[Peyton]
"E-eu?"
"Você deu a ela uma esperança pela qual ela havia parado de procurar. Eu sei que estou pedindo demais..." ele apertou a mandíbula. "Mas... você pode protegê-la, por favor?"
"E-eu..." Eu apertei o conserta-tudo na minha mão e baixei o olhar.
Como posso proteger alguém quando estou à mercê dos senhores demônios?
"O fato de você estar aqui hoje significa algo. Talvez seja o destino..." Azum olhou para Zosha.
"Hã?" Eu inclinei a cabeça.
Ele olhou para mim novamente.
"Você. Sua música da alma. A harmonia que sua música da alma cria junto à dela gera uma melodia misteriosa que até mesmo eu não posso definir ou reproduzir."
"Minha música da alma?"
As nossas cabeças viraram rapidamente para o som dos passos distantes ecoando pelo corredor.
"Eles chegaram", murmurou Azum, sua voz dominada pela determinação de proteger.
Minha respiração ficou superficial, meus dedos frios de medo.
Ajoelhei-me entre Zosha e a criança inconsciente, segurando o conserta-tudo antes de colocá-lo ao meu lado.
Não havia nada para decidir ou escolher. Eu tinha que ajudá-las. Mas como?
Não entre em pânico. Pense, Peyton. Pense.
Minha mente correu, buscando qualquer solução quando meus olhos caíram sobre o tudo-em-um.
"Certo! O tudo-em-um. Eu posso escondê-los aqui por enquanto. Azum—”
Azum estava perto da porta, seu sobretudo esvoaçando enquanto ele fechava parcialmente as portas, nos escondendo das autoridades que se aproximavam.

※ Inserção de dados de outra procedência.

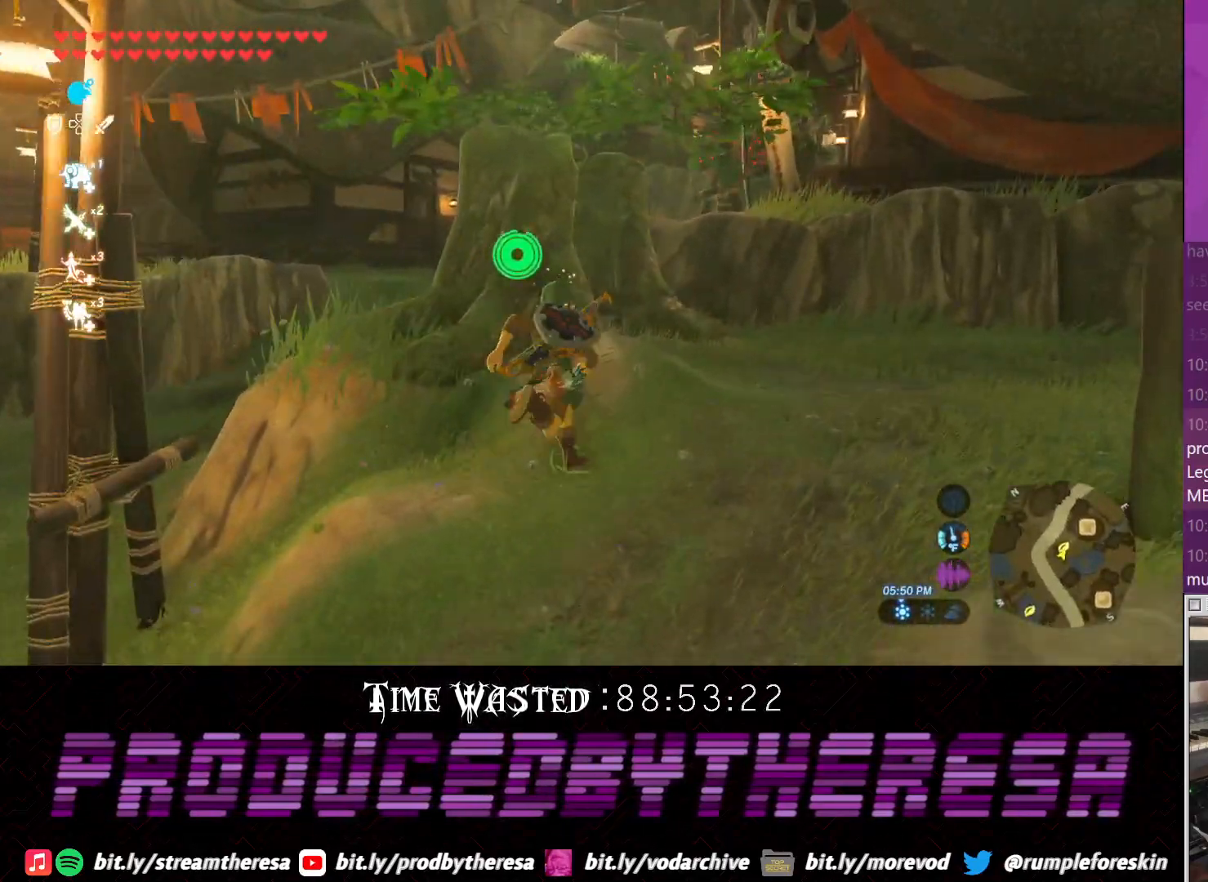
{"buttons": [], "left_stick": "center", "right_stick": "center", "events": [[133, "right_stick", "up-right"], [267, "left_stick", "center"], [267, "right_stick", "center"]]}
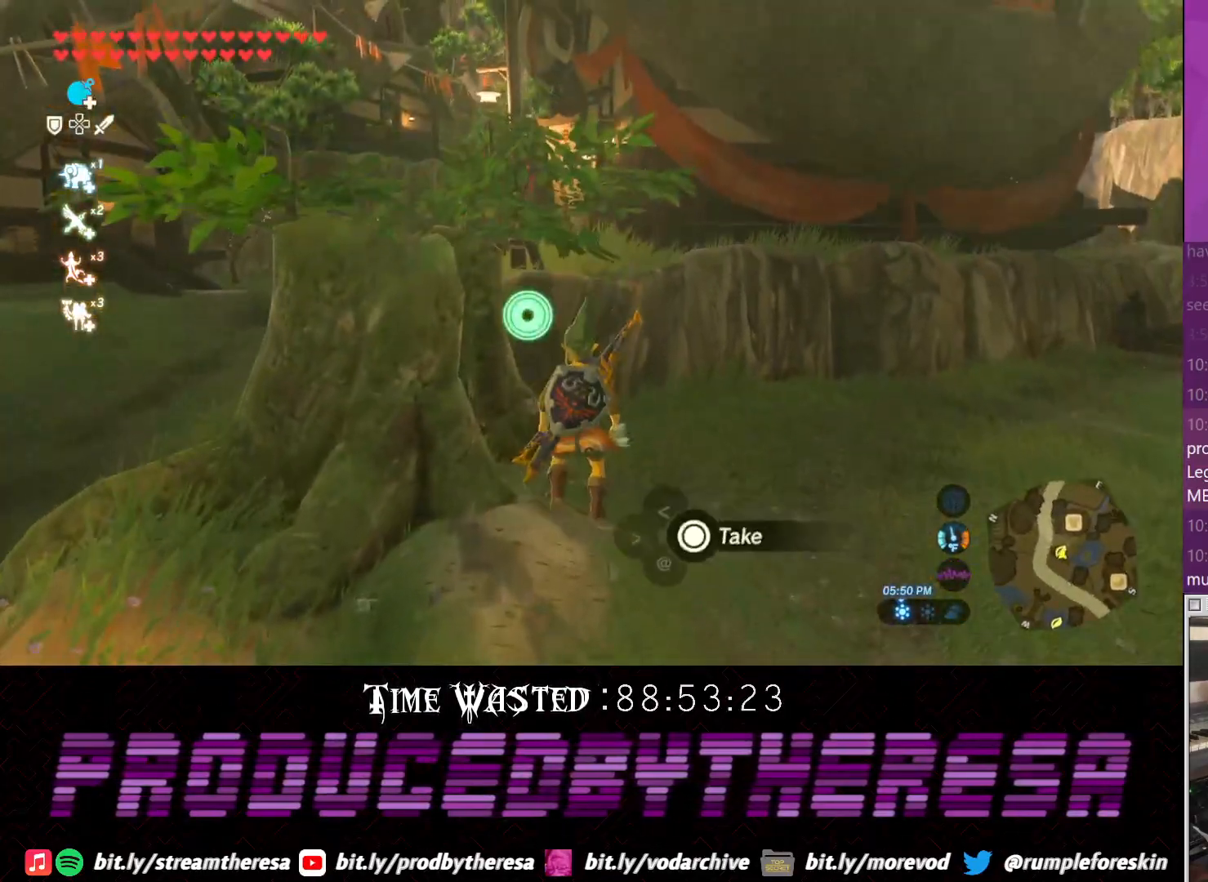
{"buttons": [], "left_stick": "center", "right_stick": "center", "events": [[150, "right_stick", "right"], [400, "right_stick", "center"]]}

Eu estiquei a boca do tudo-em-um. Exatamente nesse momento, com um estalo e um zunido, Boredbones saltou da bolsa, agarrou Zosha e a criança pelas mãos e mergulhou de volta na bolsa com eles.
Eu olhava para a bolsa, de olhos arregalados, lutando para processar o que acabara de acontecer. Lana me deu um sacudida forte, me trazendo de volta à urgência da realidade. Eu mexi no tudo-em-um, segurei a mão de Lana, e nos escondemos atrás de uma estante.

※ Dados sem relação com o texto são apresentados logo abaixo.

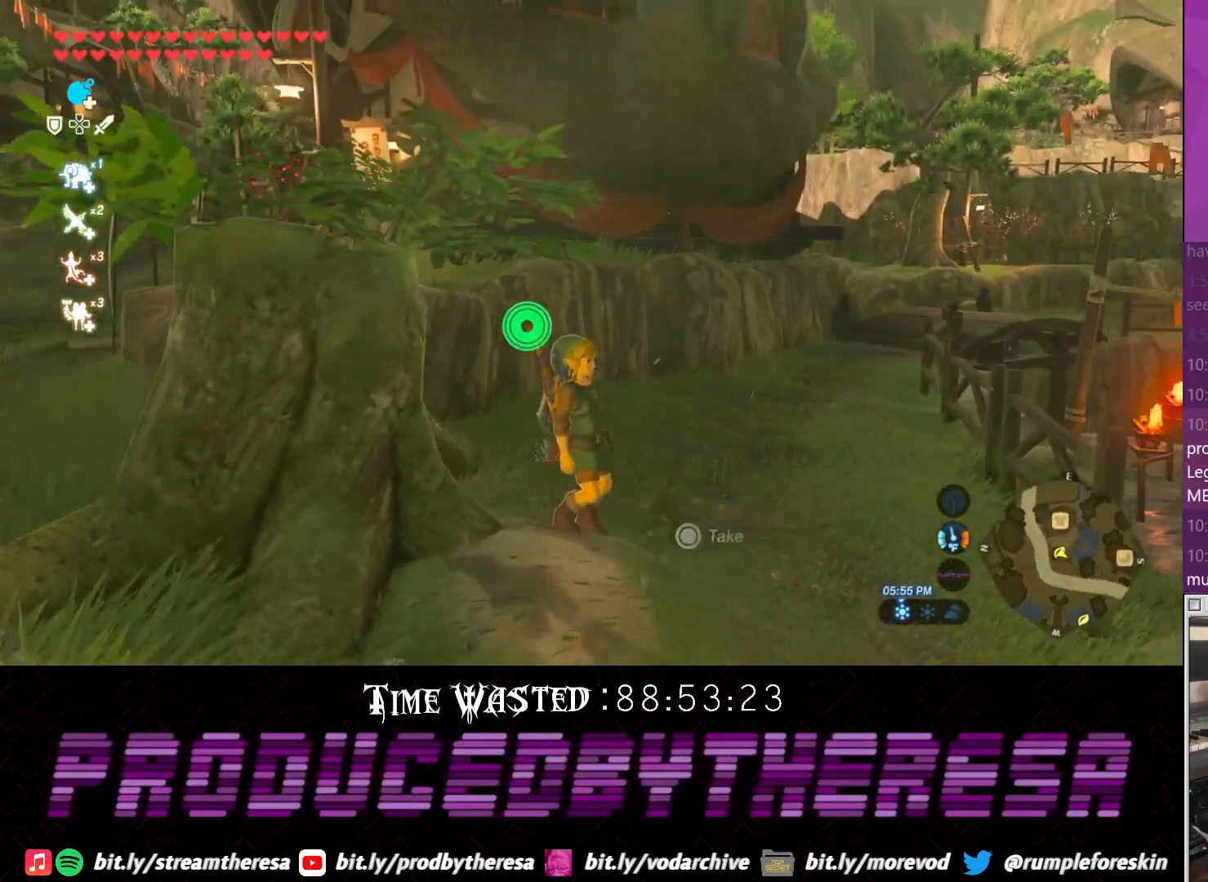
{"buttons": [], "left_stick": "center", "right_stick": "up-right", "events": [[83, "right_stick", "right"], [350, "right_stick", "up-right"]]}
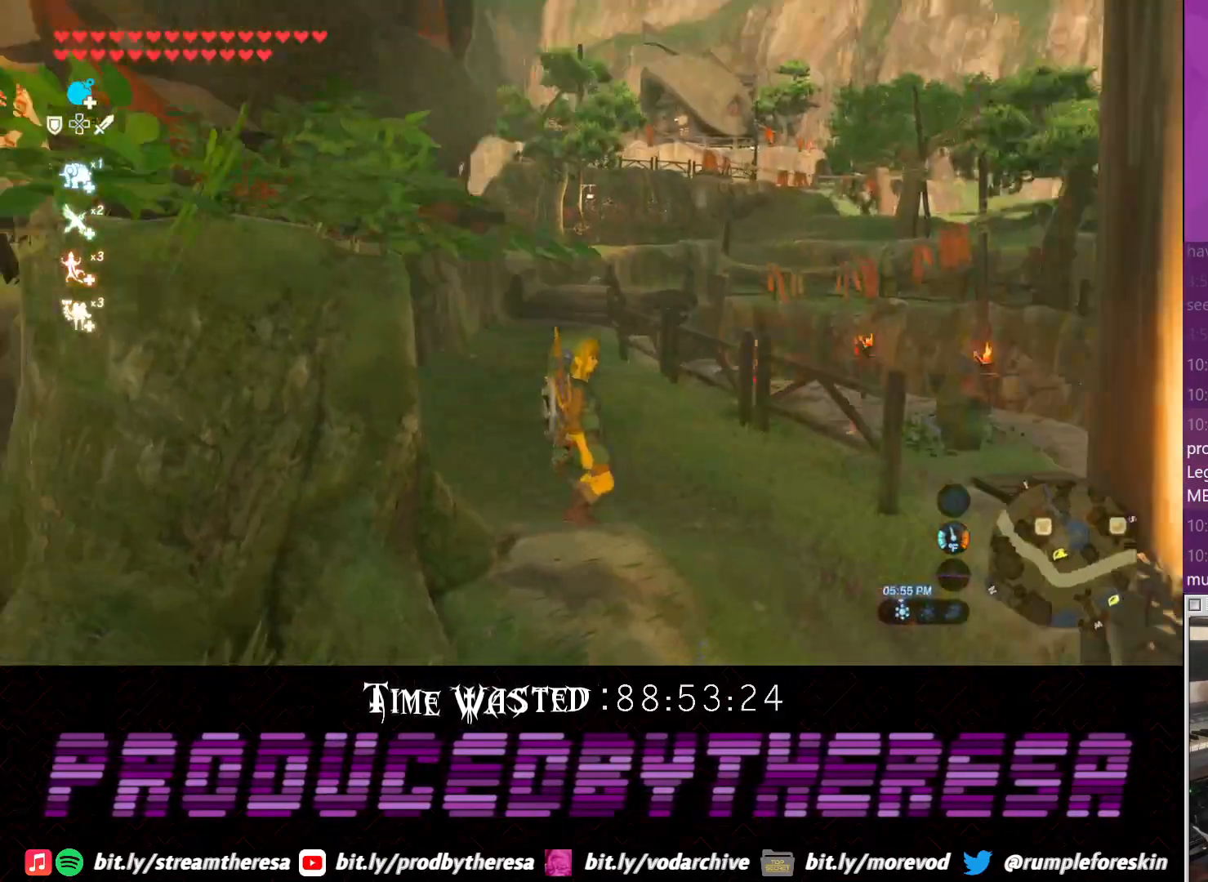
{"buttons": [], "left_stick": "right", "right_stick": "center", "events": [[100, "right_stick", "center"], [183, "right_stick", "right"], [417, "left_stick", "right"], [417, "right_stick", "center"]]}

"Oficiais, que prazer. O que os trazem aqui hoje?" Eu ouvi Azum dizer.
"Estamos em busca de um felino-humano. Sabemos que ela está aqui, e que você tem ajudado ela. Precisamos revistar este local e encaminhá-lo para interrogatório. Você tem todo o direito de resistir, atacar ou tentar fugir", disse um oficial.

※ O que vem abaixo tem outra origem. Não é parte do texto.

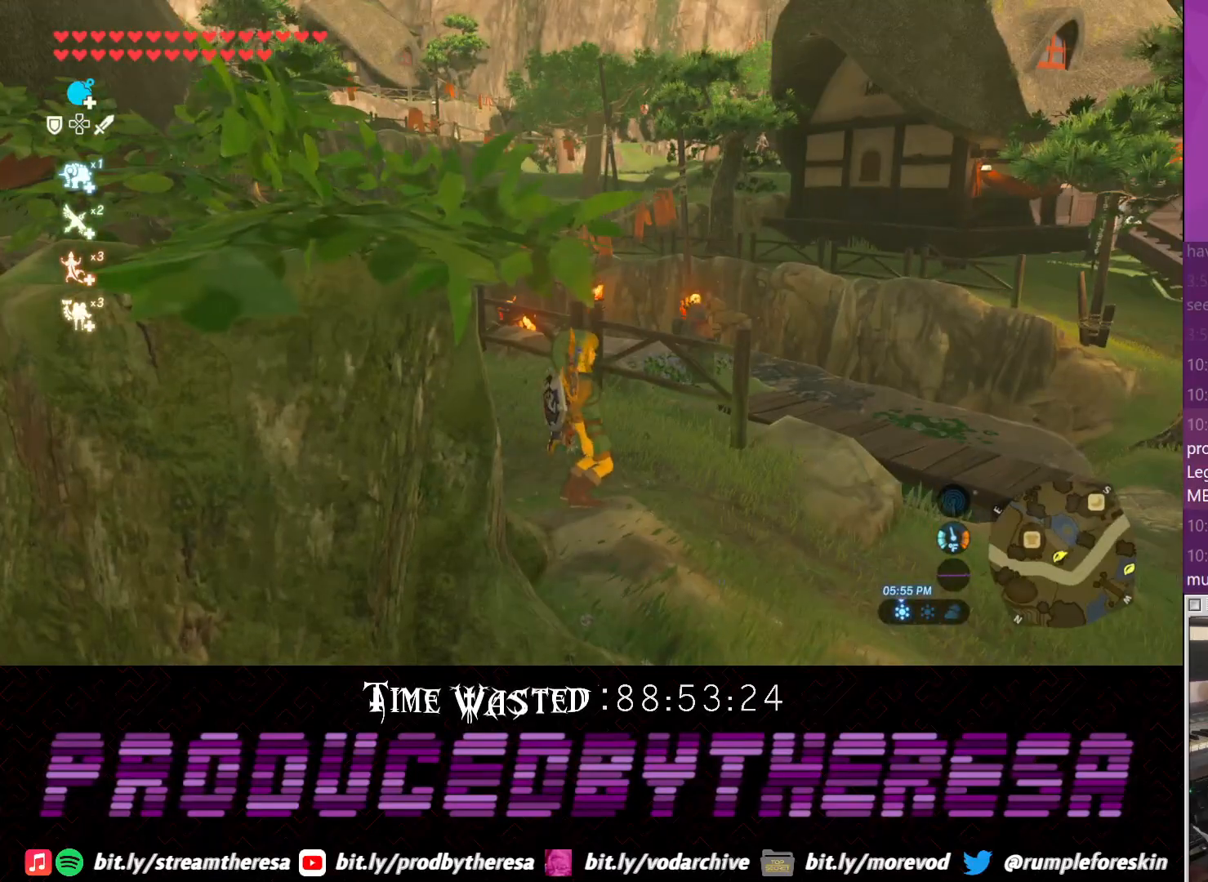
{"buttons": [], "left_stick": "right", "right_stick": "right", "events": [[117, "CROSS", "down"], [250, "CROSS", "up"], [433, "right_stick", "right"]]}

"Nah. Isso é muito trabalho. Eu vou cooperar", disse Azum.
"Obrigado por nos poupar o problema."
"Claro, oficial. Nada ilegal aqui. Eu ajudei aquele felino com esquilos feridos. Eu não sabia que curar era um crime." Azum riu fraquinha.
"Curar não é, mas atacar policias em serviço e raptar um paciente VIP é. Se você sabe algo sobre aquele felino-humano, é melhor nos dizer. Este é o seu último ano de faculdade. Você não gostaria de arriscar sua licença por um incômodo, gostaria?" O oficial colocou uma mão no ombro de Azum, projetando sua sombra sobre ele.
Eu abracei a bolsa mais perto do meu peito, tentando não respirar.
"Claro que não, oficial. A felina estava aqui", disse Azum calmamente, apontando para a destruição ao redor deles. "Ela teve uma erupção de poder, depois desapareceu. Não sei onde ela está agora, mas vou informá-los se ela voltar."